Steps to Create Filter

  1. Define what the rule should do:
    • I would like a rule where only managers can create, update and delete company locations where they are employed.
  2. Create role class “managers”, so I can apply that group to the rule
    • This role class can be reused for other rules
    • Instructions for creating a Role Class in portal can be found HERE
  3. Add users to that role class
  4. Create rule “managers can select, delete, update or insert a location within their company”
  5. Select “Insert”, "Select", “Update” and “Delete” for capabilities
    • Corresponds to Create, Read, Update and Delete in CRUD operations
  6. Select targeted tables (in this case it will be the locations table that has a column companyid that will relate to the filter I will create)
    • Select locations table as this is the table that "managers" will need to update
  7. Find table in your schema that will relate back to the locations table that also will include roleids and companyid as they are essential to the policy filter
    • In this case we will use the child table employee_collection inside companies as it will contain both the companyid via company
      • The roleid will be contained within the role class "managers" that is assigned to this rule.
  8. Create policy filter
    • company.employees_collection ANY(roleid = $_PRINCIPAL.roleid).companyid
      • This policy filter will ensure that users roleid has the companyid must match the column companyid in locations table
GraphQL of Policy
query Locations ($f: String) {
    locations (filter: $f){
        companyid
            company {
                employees_collection {
                    roleid
                
            }
        }
    }
}

variables: 

{
    "f": "company.employees_collection ANY(roleid = $_PRINCIPAL.roleid).companyid" 
 
}

The roleid represents a manager of a company, and the ANY filter matches all managers with the same roleids.

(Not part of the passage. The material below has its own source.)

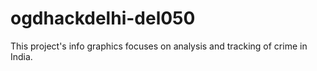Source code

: # ogdhackdelhi-del050
This project's info graphics focuses on analysis and tracking of crime in India.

This rule is structured to start at the child level (employees_collection) and ascend to the target table (locations).

Explanation of the Filter

  • employee_collection traverses the employees table.
  • ANY(roleid = $_PRINCIPAL.roleid) ensures the principal's roleid matches an employee's roleid.
  • .companyid ensures the companyid in the locations table matches the employee's company.

Example Use Case

Scenario: An employee with roleid = 1234 wants to update the name of a location they manage, identified by locationid = 1. The filter would now be (company.employees_collection ANY(roleid = 1234).companyid) it will find all companyid values in the locations table where at least one employee in the employees_collection has the roleid = 1234. For clarity I am adding in the locationid.

Updated Query:

query Locations($f: String) {
    locations(filter: $f) {
        locationid
        name
        companyid
        employee_collection {
            roleid
            name
        }
    }
}

variables: 

{
    "f": "company.employee_collection ANY(roleid = 1234).companyid"
}

Expected Response:

{
    "data": {
        "locations": [
            {
                "locationid": 1,
                "name": "Main Office",
                "companyid": 100,
                "employee_collection": [
                    { "roleid": "1111", "name": "Alice" },
                    { "roleid": "9874", "name": "Bob" },
                    { "roleid": "1234", "name": "Charlie" }
                ]
            }
        ]
    }
}
Final Explanation
  • The query identifies all locations managed by employees with roleid = 1234.
  • The ANY filter ensures that the roleid matches an employee in employee_collection whose companyid aligns with the locations table.
  • Managers with roleid = 1234 can update the name of the location, as can employees with roleid = 9874 and roleid = 1111.

If a user with roleid = 2345 attempts this action, the filter will not return any matching results, preventing them from altering the location.